> [Exercise] Beginning at the line that contains "## Reset password", repeat every line of the listing exactly through the final one.

> [The data]
_ _ _ _
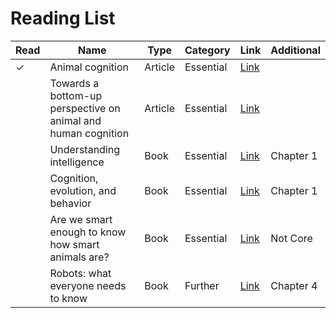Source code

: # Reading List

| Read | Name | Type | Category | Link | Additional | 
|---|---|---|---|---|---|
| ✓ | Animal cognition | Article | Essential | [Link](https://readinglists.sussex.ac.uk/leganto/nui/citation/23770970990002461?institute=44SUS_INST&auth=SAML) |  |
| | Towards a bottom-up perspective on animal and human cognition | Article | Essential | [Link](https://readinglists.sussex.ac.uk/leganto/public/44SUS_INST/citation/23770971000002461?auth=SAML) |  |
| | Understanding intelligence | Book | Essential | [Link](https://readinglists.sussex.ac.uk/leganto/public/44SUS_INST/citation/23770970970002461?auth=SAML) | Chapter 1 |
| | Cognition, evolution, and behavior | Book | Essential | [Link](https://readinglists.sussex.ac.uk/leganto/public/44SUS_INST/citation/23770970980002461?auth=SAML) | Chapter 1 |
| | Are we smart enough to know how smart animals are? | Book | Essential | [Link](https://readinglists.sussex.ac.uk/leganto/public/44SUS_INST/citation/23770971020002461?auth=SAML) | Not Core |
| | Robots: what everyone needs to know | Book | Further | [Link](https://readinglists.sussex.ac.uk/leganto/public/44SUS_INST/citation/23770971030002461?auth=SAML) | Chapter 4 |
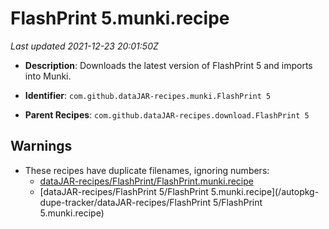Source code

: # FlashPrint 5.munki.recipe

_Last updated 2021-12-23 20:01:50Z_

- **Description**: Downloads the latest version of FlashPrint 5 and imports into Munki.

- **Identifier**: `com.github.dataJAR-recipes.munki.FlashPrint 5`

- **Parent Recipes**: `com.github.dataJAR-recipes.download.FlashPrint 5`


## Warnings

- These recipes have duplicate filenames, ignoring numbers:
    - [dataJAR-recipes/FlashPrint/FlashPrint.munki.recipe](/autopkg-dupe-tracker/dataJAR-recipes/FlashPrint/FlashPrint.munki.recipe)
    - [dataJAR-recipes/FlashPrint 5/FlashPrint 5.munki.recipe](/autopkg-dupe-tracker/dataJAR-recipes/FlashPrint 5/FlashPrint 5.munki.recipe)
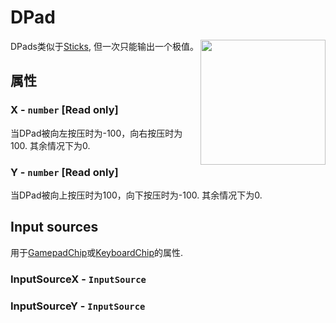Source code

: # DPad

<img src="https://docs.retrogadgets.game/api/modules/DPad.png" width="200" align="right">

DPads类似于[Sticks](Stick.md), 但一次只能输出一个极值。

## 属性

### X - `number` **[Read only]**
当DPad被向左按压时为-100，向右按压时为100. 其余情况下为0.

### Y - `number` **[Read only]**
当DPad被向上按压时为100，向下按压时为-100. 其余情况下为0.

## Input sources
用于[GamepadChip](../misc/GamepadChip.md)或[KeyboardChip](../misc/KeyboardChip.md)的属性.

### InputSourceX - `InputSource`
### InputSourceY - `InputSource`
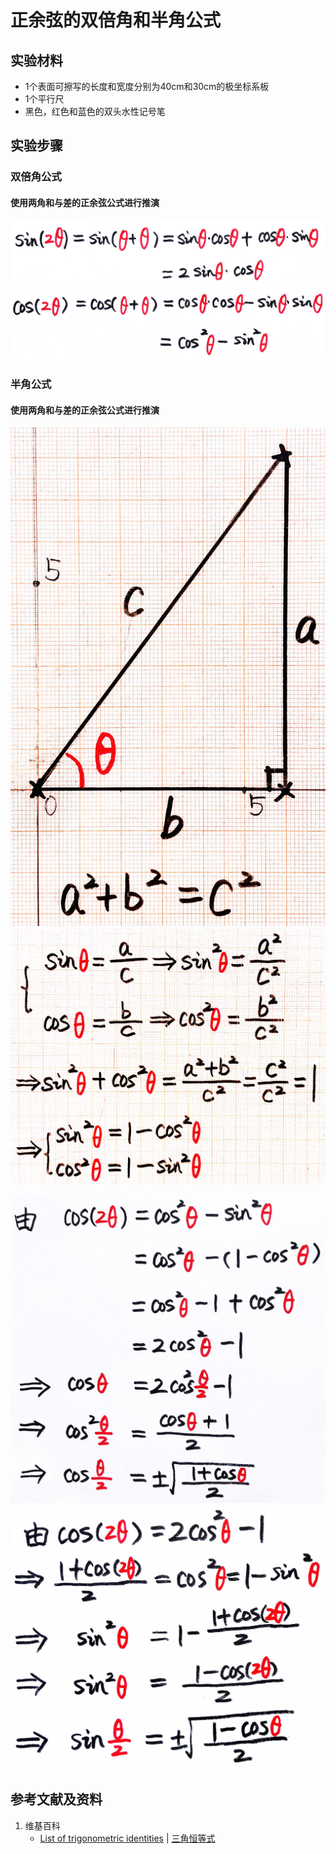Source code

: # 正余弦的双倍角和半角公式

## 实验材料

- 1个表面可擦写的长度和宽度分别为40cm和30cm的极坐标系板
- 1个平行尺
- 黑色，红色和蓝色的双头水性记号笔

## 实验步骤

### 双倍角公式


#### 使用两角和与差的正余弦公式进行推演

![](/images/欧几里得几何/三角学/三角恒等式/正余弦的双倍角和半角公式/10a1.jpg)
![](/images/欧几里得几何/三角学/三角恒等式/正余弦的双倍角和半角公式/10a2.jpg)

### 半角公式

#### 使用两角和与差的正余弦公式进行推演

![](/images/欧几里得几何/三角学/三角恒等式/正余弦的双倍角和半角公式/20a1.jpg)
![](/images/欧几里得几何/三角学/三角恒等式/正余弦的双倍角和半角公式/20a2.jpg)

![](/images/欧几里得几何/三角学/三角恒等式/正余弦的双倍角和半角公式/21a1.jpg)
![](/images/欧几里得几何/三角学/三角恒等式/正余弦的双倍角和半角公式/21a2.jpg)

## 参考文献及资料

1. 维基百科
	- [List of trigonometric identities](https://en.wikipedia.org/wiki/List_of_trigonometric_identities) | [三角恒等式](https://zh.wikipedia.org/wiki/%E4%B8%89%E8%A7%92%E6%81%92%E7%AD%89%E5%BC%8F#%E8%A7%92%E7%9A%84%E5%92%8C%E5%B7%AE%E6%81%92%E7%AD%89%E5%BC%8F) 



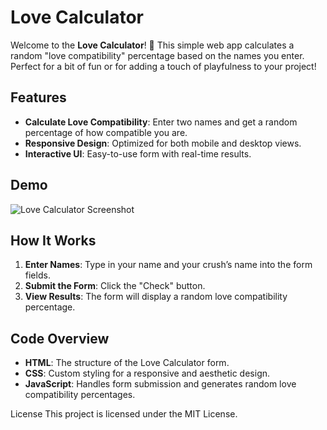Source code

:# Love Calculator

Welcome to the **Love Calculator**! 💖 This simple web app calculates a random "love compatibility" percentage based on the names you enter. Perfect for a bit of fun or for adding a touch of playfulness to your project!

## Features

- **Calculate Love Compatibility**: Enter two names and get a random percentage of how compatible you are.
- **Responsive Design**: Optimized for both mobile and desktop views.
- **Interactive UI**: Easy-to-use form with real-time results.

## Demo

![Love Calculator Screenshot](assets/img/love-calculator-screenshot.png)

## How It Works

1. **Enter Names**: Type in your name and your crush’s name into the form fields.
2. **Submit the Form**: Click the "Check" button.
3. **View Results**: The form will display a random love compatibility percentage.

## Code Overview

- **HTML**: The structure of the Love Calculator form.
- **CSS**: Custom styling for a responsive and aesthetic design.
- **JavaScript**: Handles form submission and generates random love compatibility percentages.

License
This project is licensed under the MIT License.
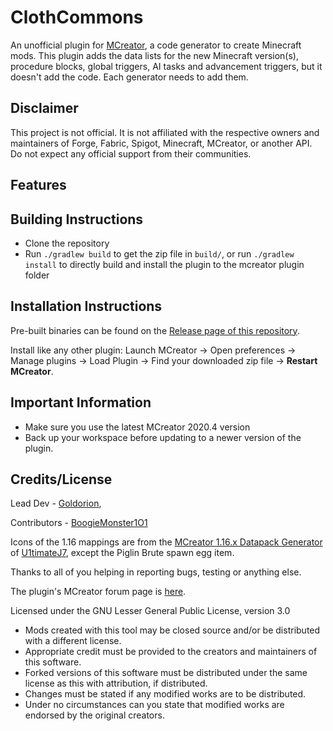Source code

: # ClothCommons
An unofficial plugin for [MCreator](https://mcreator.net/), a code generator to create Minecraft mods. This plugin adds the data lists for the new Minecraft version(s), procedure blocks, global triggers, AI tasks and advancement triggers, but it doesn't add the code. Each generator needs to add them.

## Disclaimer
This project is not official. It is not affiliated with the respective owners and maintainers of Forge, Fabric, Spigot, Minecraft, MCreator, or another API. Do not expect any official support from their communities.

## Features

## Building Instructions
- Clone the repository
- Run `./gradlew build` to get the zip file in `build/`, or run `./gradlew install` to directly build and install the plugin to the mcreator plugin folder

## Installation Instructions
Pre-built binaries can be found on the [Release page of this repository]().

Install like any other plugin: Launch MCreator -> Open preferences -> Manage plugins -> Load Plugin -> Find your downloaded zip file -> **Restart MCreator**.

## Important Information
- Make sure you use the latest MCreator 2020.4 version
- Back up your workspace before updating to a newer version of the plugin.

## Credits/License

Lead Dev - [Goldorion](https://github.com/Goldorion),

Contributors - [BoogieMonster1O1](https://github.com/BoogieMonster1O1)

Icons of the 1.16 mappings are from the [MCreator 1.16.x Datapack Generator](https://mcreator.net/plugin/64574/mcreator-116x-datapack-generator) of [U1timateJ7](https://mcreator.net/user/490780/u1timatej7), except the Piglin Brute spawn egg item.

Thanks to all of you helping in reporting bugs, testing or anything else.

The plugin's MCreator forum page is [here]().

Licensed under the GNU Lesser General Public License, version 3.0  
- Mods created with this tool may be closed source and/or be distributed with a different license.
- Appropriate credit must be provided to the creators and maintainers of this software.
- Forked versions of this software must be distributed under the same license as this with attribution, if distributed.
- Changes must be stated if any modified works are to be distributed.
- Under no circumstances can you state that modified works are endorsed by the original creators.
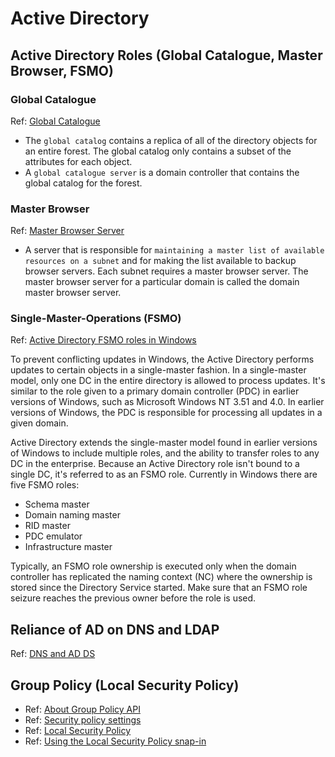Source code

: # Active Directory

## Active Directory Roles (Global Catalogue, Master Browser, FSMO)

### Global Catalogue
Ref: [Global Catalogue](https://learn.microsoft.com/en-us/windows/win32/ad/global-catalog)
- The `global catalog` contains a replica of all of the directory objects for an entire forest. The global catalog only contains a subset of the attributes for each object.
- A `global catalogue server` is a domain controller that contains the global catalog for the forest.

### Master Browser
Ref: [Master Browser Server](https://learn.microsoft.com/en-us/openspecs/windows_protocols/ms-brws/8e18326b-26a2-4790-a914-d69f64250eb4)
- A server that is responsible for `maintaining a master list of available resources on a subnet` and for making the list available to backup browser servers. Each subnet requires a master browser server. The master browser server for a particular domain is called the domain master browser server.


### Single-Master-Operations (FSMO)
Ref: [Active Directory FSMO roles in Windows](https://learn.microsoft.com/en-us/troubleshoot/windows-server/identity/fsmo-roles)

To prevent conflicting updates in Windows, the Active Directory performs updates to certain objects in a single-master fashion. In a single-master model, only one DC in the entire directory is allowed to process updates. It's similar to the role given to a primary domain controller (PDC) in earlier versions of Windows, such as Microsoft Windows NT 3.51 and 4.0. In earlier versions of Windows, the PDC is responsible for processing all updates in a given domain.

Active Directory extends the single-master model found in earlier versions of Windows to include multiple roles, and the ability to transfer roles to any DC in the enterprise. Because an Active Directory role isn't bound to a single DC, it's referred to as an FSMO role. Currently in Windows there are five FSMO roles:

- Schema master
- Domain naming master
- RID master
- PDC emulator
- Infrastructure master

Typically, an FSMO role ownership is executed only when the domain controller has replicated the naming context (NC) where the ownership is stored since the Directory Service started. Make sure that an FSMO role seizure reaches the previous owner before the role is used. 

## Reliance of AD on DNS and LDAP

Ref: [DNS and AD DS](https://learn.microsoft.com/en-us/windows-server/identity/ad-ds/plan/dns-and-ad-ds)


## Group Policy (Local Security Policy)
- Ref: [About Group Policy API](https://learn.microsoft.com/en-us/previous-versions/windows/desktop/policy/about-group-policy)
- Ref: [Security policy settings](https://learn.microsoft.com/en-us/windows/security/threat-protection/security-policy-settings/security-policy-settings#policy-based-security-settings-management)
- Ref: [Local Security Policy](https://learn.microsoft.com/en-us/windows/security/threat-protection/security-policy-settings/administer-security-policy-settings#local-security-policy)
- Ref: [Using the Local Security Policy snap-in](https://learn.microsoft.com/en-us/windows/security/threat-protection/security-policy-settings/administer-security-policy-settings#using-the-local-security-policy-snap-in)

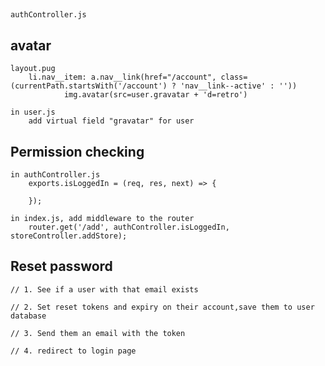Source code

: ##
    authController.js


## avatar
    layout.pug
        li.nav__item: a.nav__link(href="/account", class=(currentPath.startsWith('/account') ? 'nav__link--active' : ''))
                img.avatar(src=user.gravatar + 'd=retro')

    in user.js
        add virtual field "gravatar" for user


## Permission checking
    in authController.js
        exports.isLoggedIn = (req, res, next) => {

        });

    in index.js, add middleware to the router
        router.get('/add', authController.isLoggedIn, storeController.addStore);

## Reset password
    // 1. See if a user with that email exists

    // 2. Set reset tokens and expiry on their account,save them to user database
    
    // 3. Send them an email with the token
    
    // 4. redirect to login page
_ _ _ _
> [Answer]
## Reset password
    // 1. See if a user with that email exists

    // 2. Set reset tokens and expiry on their account,save them to user database
    
    // 3. Send them an email with the token
    
    // 4. redirect to login page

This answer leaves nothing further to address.